Note: later by the application of the same rescaling formula we used to get NDC coordinates, x/y coords will be rescaled from $\left[-1,1\right]\times \left[-1,1\right]$ to $\left[0,screen_{width}\right]\times\left[0,screen_{height}\right]$. Z coordinate will be used in more esoteric ways to create some calming illusions, of shadows, volume and whatnot.

Wrapping it up

Using the insights we gained in the previous section, let’s find the final row of a matrix, you know, the i,j,k,l in this:
$$ \left[\begin{array}& i & j & k & l\end{array}\right]\left[\begin{array}{c}x_{g} \\ y_{g} \\ z_{g} \\ w\end{array}\right] $$


While i and j are obviously zero, k and l should be so, that:
 $$ \frac{kz_g+lw}{z_g}=z_{ndc} $$ 
as we learned in the previous section.

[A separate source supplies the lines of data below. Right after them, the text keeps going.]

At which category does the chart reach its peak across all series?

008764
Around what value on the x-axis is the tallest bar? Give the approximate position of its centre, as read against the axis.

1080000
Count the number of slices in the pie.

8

Without loss of generality, we can say that w = 1. And furthermore, we know the following (just plugging in respective limits of ranges):
 $$ \begin{cases} k+\frac{l}{n} = -1\\ k+\frac{l}{f} = 1 \end{cases} $$ 
Careful solution of this system yields: 
$$ \begin{cases} k = \frac{f+n}{f-n}\\ l = -\frac{2fn}{f-n} \end{cases} $$ 
These are the final pieces we need to put our matrix together: 
$$ \begin{bmatrix} \frac{2z_n}{r - l} & 0 & - \frac{r+l}{r-l} & 0 \\ 0 & \frac{2z_n}{t - b} & - \frac{t+b}{t-b} & 0 \\ 0 & 0 & \frac{f+z_n}{f-z_n} & - \frac{2fz_n}{f-z_n} \\ 0 & 0 & 1 & 0 \end{bmatrix} $$

Conclusion

    This derivation was built kind of backwards – firstly we found the expressions for the projections of $x_g$ and $y_g$ onto the near plane (by the way intrinsically performing perspective projection), then we rescaled them, and only afterwards we have written down what we are looking for, and figured, that we’d have to divide by everything by $z_g$. After that I placed into all of this a concept of homogenous coordinates – to explain the division, and added info about occlusion and shadows, to explain why matrix is 4x4 (if you omit depth test, z coordinate is no longer needed and the matrix would be 3x3). There is a more direct way of deriving this matrix – it involves multiplying several scaling matrices. Find it if you prefer a more direct approach. Derive a matrix for orthogonal projection if you like doing homework. Basically, just follow your heart (responsibly).